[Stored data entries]
"""
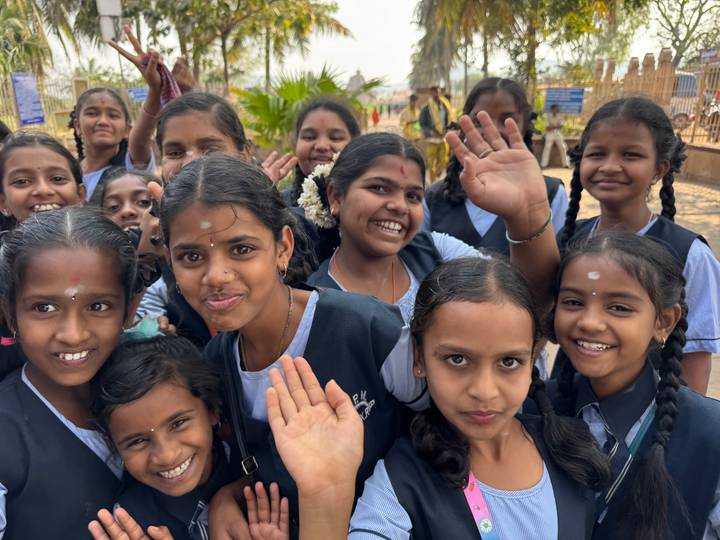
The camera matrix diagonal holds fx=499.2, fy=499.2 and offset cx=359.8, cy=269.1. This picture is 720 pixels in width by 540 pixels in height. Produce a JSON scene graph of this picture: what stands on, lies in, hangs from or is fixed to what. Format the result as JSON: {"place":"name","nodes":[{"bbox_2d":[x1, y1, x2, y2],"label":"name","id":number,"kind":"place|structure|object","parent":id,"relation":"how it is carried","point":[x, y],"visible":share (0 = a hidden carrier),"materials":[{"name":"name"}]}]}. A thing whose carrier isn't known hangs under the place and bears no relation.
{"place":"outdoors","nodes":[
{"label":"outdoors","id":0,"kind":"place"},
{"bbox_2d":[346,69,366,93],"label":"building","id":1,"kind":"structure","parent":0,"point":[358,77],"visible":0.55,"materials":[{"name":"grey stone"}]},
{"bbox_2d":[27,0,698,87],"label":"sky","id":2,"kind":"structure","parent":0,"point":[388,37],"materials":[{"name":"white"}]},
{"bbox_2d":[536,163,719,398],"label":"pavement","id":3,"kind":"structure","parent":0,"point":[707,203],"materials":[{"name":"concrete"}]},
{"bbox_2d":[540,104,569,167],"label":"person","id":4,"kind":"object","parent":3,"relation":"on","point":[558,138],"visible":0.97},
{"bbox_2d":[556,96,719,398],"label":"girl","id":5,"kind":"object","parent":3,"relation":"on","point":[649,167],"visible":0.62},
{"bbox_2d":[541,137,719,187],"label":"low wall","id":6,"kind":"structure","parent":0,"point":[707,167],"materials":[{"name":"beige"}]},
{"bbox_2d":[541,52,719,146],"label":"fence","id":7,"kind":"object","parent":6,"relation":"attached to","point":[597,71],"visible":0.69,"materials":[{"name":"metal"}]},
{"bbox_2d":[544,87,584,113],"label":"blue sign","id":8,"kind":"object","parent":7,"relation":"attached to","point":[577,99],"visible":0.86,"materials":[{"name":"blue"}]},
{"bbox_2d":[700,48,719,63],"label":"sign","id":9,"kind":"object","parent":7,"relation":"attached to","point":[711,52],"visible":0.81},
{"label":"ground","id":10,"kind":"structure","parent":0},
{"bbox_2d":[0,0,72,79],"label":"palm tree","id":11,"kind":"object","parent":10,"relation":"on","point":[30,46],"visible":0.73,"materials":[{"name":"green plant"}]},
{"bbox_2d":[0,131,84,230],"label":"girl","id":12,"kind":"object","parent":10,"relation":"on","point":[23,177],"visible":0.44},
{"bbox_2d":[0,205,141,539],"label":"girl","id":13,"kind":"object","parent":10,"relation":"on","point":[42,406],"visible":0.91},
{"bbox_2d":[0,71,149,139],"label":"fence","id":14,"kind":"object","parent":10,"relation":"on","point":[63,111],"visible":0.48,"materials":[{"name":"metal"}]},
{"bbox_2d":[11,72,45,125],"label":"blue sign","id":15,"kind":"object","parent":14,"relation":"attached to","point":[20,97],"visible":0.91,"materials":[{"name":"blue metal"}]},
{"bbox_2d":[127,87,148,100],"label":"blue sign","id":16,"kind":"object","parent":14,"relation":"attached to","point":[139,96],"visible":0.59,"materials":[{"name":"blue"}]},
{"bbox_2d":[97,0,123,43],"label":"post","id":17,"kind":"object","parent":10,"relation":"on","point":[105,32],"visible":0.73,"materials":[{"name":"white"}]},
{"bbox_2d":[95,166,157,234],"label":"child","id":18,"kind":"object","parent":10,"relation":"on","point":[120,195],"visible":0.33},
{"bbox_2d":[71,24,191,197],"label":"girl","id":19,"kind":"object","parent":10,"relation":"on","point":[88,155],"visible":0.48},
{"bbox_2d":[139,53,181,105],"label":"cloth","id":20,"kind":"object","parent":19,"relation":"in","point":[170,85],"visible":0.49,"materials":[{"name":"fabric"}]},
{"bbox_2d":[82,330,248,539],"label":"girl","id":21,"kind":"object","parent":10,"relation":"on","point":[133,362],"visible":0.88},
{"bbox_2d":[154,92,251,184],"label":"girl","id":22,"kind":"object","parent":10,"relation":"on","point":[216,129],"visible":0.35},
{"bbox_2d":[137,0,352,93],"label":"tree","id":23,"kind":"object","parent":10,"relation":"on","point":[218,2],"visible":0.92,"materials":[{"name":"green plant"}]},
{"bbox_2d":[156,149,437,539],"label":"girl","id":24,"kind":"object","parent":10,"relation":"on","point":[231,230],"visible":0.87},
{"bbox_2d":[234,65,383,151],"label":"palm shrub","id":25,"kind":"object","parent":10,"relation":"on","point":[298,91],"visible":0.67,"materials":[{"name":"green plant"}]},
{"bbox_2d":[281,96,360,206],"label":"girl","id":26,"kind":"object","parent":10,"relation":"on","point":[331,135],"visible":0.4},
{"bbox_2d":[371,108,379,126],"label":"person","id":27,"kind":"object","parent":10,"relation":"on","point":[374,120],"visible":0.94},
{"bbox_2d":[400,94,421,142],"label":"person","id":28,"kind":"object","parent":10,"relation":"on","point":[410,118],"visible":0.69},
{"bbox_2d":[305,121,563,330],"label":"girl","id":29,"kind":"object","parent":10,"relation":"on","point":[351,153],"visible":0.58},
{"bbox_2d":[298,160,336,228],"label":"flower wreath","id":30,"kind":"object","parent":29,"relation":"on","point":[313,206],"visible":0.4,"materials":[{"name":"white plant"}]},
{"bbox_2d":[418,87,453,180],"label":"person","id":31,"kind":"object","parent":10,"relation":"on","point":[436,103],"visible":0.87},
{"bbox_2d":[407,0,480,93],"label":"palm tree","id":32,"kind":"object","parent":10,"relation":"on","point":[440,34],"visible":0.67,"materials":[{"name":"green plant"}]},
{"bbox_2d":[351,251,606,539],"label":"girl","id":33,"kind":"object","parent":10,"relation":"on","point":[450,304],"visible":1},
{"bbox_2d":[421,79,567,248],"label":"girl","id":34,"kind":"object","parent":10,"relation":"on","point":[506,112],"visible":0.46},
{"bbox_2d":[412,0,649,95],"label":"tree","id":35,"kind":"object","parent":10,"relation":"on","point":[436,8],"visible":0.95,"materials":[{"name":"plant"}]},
"""
Exclude the pictures and transcribe all of the entries exactly.

• [Result for this task]:
The camera matrix diagonal holds fx=499.2, fy=499.2 and offset cx=359.8, cy=269.1. This picture is 720 pixels in width by 540 pixels in height. Produce a JSON scene graph of this picture: what stands on, lies in, hangs from or is fixed to what. Format the result as JSON: {"place":"name","nodes":[{"bbox_2d":[x1, y1, x2, y2],"label":"name","id":number,"kind":"place|structure|object","parent":id,"relation":"how it is carried","point":[x, y],"visible":share (0 = a hidden carrier),"materials":[{"name":"name"}]}]}. A thing whose carrier isn't known hangs under the place and bears no relation.
{"place":"outdoors","nodes":[
{"label":"outdoors","id":0,"kind":"place"},
{"bbox_2d":[346,69,366,93],"label":"building","id":1,"kind":"structure","parent":0,"point":[358,77],"visible":0.55,"materials":[{"name":"grey stone"}]},
{"bbox_2d":[27,0,698,87],"label":"sky","id":2,"kind":"structure","parent":0,"point":[388,37],"materials":[{"name":"white"}]},
{"bbox_2d":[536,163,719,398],"label":"pavement","id":3,"kind":"structure","parent":0,"point":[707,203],"materials":[{"name":"concrete"}]},
{"bbox_2d":[540,104,569,167],"label":"person","id":4,"kind":"object","parent":3,"relation":"on","point":[558,138],"visible":0.97},
{"bbox_2d":[556,96,719,398],"label":"girl","id":5,"kind":"object","parent":3,"relation":"on","point":[649,167],"visible":0.62},
{"bbox_2d":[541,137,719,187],"label":"low wall","id":6,"kind":"structure","parent":0,"point":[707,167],"materials":[{"name":"beige"}]},
{"bbox_2d":[541,52,719,146],"label":"fence","id":7,"kind":"object","parent":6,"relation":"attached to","point":[597,71],"visible":0.69,"materials":[{"name":"metal"}]},
{"bbox_2d":[544,87,584,113],"label":"blue sign","id":8,"kind":"object","parent":7,"relation":"attached to","point":[577,99],"visible":0.86,"materials":[{"name":"blue"}]},
{"bbox_2d":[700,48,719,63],"label":"sign","id":9,"kind":"object","parent":7,"relation":"attached to","point":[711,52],"visible":0.81},
{"label":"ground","id":10,"kind":"structure","parent":0},
{"bbox_2d":[0,0,72,79],"label":"palm tree","id":11,"kind":"object","parent":10,"relation":"on","point":[30,46],"visible":0.73,"materials":[{"name":"green plant"}]},
{"bbox_2d":[0,131,84,230],"label":"girl","id":12,"kind":"object","parent":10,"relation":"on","point":[23,177],"visible":0.44},
{"bbox_2d":[0,205,141,539],"label":"girl","id":13,"kind":"object","parent":10,"relation":"on","point":[42,406],"visible":0.91},
{"bbox_2d":[0,71,149,139],"label":"fence","id":14,"kind":"object","parent":10,"relation":"on","point":[63,111],"visible":0.48,"materials":[{"name":"metal"}]},
{"bbox_2d":[11,72,45,125],"label":"blue sign","id":15,"kind":"object","parent":14,"relation":"attached to","point":[20,97],"visible":0.91,"materials":[{"name":"blue metal"}]},
{"bbox_2d":[127,87,148,100],"label":"blue sign","id":16,"kind":"object","parent":14,"relation":"attached to","point":[139,96],"visible":0.59,"materials":[{"name":"blue"}]},
{"bbox_2d":[97,0,123,43],"label":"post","id":17,"kind":"object","parent":10,"relation":"on","point":[105,32],"visible":0.73,"materials":[{"name":"white"}]},
{"bbox_2d":[95,166,157,234],"label":"child","id":18,"kind":"object","parent":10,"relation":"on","point":[120,195],"visible":0.33},
{"bbox_2d":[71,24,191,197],"label":"girl","id":19,"kind":"object","parent":10,"relation":"on","point":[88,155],"visible":0.48},
{"bbox_2d":[139,53,181,105],"label":"cloth","id":20,"kind":"object","parent":19,"relation":"in","point":[170,85],"visible":0.49,"materials":[{"name":"fabric"}]},
{"bbox_2d":[82,330,248,539],"label":"girl","id":21,"kind":"object","parent":10,"relation":"on","point":[133,362],"visible":0.88},
{"bbox_2d":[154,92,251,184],"label":"girl","id":22,"kind":"object","parent":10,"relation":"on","point":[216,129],"visible":0.35},
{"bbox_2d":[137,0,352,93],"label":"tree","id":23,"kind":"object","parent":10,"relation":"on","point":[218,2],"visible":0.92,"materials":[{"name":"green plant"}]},
{"bbox_2d":[156,149,437,539],"label":"girl","id":24,"kind":"object","parent":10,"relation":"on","point":[231,230],"visible":0.87},
{"bbox_2d":[234,65,383,151],"label":"palm shrub","id":25,"kind":"object","parent":10,"relation":"on","point":[298,91],"visible":0.67,"materials":[{"name":"green plant"}]},
{"bbox_2d":[281,96,360,206],"label":"girl","id":26,"kind":"object","parent":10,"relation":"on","point":[331,135],"visible":0.4},
{"bbox_2d":[371,108,379,126],"label":"person","id":27,"kind":"object","parent":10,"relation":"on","point":[374,120],"visible":0.94},
{"bbox_2d":[400,94,421,142],"label":"person","id":28,"kind":"object","parent":10,"relation":"on","point":[410,118],"visible":0.69},
{"bbox_2d":[305,121,563,330],"label":"girl","id":29,"kind":"object","parent":10,"relation":"on","point":[351,153],"visible":0.58},
{"bbox_2d":[298,160,336,228],"label":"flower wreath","id":30,"kind":"object","parent":29,"relation":"on","point":[313,206],"visible":0.4,"materials":[{"name":"white plant"}]},
{"bbox_2d":[418,87,453,180],"label":"person","id":31,"kind":"object","parent":10,"relation":"on","point":[436,103],"visible":0.87},
{"bbox_2d":[407,0,480,93],"label":"palm tree","id":32,"kind":"object","parent":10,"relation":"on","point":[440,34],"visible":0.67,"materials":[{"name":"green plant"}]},
{"bbox_2d":[351,251,606,539],"label":"girl","id":33,"kind":"object","parent":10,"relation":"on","point":[450,304],"visible":1},
{"bbox_2d":[421,79,567,248],"label":"girl","id":34,"kind":"object","parent":10,"relation":"on","point":[506,112],"visible":0.46},
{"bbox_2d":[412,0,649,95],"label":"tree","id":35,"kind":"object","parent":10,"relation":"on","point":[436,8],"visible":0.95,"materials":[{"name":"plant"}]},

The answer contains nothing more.